Mr. Pipes (DanielPipes.org, @DanielPipes) is president of the Middle East Forum. © 2014 by Daniel Pipes. All rights reserved.
Dec. 30, 2014 update: Simon Johnson and Johan Sennero of Reuters find that the SD won't have to wait long to benefit from the "December Agreement":
A deal between Sweden's mainstream political parties aimed at neutralizing the far-right and avoiding a snap election could backfire by legitimizing the nationalist Sweden Democrats as the main opposition and focusing debate on immigration. ... "The Sweden Democrats have strong momentum among voters and I don't think this agreement is going to stop that," said Magnus Hagevi, political scientist at Linnaeus University. "If they can get voters to see them as the only opposition party, that could win them support."
Polls find one in three Swedes seeing the deal as undemocratic and SD's support to be up to 17 percent.

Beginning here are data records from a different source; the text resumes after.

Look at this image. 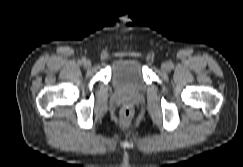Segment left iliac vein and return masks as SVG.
Segmentation results:
<instances>
[{
  "mask_svg": "<svg viewBox=\"0 0 243 167\" xmlns=\"http://www.w3.org/2000/svg\"><path fill=\"white\" fill-rule=\"evenodd\" d=\"M161 69H162L163 72H167L170 69L169 63H166V62L162 63Z\"/></svg>",
  "mask_w": 243,
  "mask_h": 167,
  "instance_id": "obj_1",
  "label": "left iliac vein"
}]
</instances>
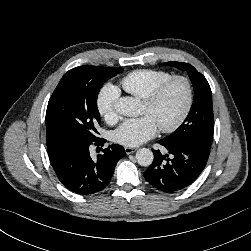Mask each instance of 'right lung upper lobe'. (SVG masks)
<instances>
[{
    "label": "right lung upper lobe",
    "instance_id": "obj_1",
    "mask_svg": "<svg viewBox=\"0 0 251 251\" xmlns=\"http://www.w3.org/2000/svg\"><path fill=\"white\" fill-rule=\"evenodd\" d=\"M57 141H47V150L50 151L55 145Z\"/></svg>",
    "mask_w": 251,
    "mask_h": 251
}]
</instances>
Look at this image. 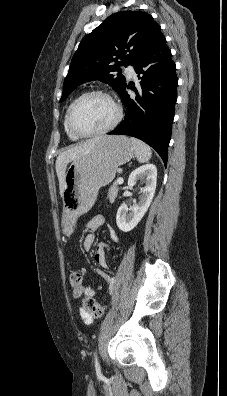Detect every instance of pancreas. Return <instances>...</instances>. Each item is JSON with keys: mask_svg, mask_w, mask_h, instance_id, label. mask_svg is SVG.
<instances>
[{"mask_svg": "<svg viewBox=\"0 0 227 396\" xmlns=\"http://www.w3.org/2000/svg\"><path fill=\"white\" fill-rule=\"evenodd\" d=\"M118 191H119L118 183L114 182L112 184V186L110 187L109 192H108V198H109L110 202H114L115 201V198L117 197Z\"/></svg>", "mask_w": 227, "mask_h": 396, "instance_id": "obj_1", "label": "pancreas"}]
</instances>
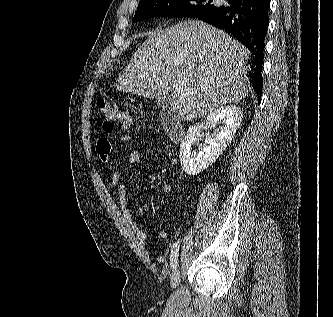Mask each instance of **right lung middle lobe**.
Returning <instances> with one entry per match:
<instances>
[{"instance_id": "obj_1", "label": "right lung middle lobe", "mask_w": 333, "mask_h": 317, "mask_svg": "<svg viewBox=\"0 0 333 317\" xmlns=\"http://www.w3.org/2000/svg\"><path fill=\"white\" fill-rule=\"evenodd\" d=\"M214 7L212 0H140L133 21L156 16L194 17Z\"/></svg>"}]
</instances>
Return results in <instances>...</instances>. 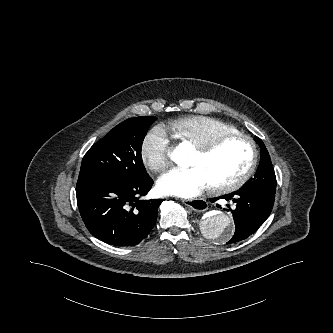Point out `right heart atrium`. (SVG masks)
Returning a JSON list of instances; mask_svg holds the SVG:
<instances>
[{"label": "right heart atrium", "mask_w": 333, "mask_h": 333, "mask_svg": "<svg viewBox=\"0 0 333 333\" xmlns=\"http://www.w3.org/2000/svg\"><path fill=\"white\" fill-rule=\"evenodd\" d=\"M171 146L165 129L161 126L152 128L143 138L140 156L145 167L160 173L170 164Z\"/></svg>", "instance_id": "d8ad5b80"}]
</instances>
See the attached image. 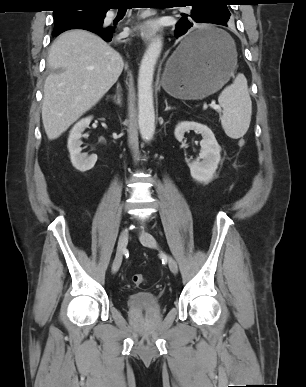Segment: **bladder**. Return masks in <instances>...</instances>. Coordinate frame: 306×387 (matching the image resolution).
Segmentation results:
<instances>
[{
	"label": "bladder",
	"instance_id": "31cf9c89",
	"mask_svg": "<svg viewBox=\"0 0 306 387\" xmlns=\"http://www.w3.org/2000/svg\"><path fill=\"white\" fill-rule=\"evenodd\" d=\"M160 306L159 298L151 292H135L127 298V307L132 311H156Z\"/></svg>",
	"mask_w": 306,
	"mask_h": 387
}]
</instances>
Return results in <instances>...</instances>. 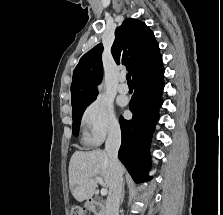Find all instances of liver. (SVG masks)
Here are the masks:
<instances>
[{"label": "liver", "mask_w": 223, "mask_h": 215, "mask_svg": "<svg viewBox=\"0 0 223 215\" xmlns=\"http://www.w3.org/2000/svg\"><path fill=\"white\" fill-rule=\"evenodd\" d=\"M122 171H125L124 167ZM94 175H102L105 187H110L112 175L107 151H74L69 163V185L75 199H91L98 183Z\"/></svg>", "instance_id": "liver-1"}]
</instances>
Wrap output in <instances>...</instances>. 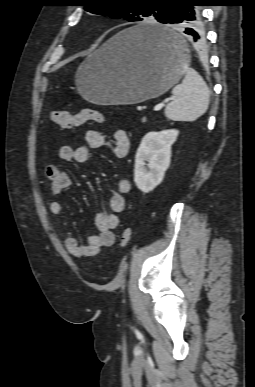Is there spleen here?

Feb. 2, 2015 update: I wrote above that "To state that there exists a Swedish culture worth preserving meets with puzzlement." Here is an example, from the leading Social Democrat politician Mona Sahlin: asked in 2002, "What is Swedish culture?" she memorably replied:
I've often had that question but I cannot figure out what Swedish culture is. I think that is what makes many Swedes so envious of immigrant groups. You have a culture, an identity, a history, something that binds you together. What do we have? We have Midsummer's Eve and such corny things.
Oct. 10, 2015 update: The Christian Democrats, one of the four "conservative" parties of the Alliance that signed on to the December Agreement, has now rejected it by a 151-103 vote at a party conference, prompting its allies to follow its lead and creating the premise for a collapse of the Socialist-led government and snap elections. As the Sweden Democrats are gaining support at the expense of the other parties, the others are reluctant to go to the voters and may still find some mechanism to avoid doing so. Comment: This development would seem to confirm the prediction (see the Dec. 30, 2014 update) that the agreement would not last long, and certainly not until 2022.
Oct. 17, 2022 update: Right on schedule eight years later, the Sweden Democrats got their revenge for the 2014 exclusion: Moderate Party leader Ulf Kristersson has been elected prime minister on the basis of the Sweden Democrats's support.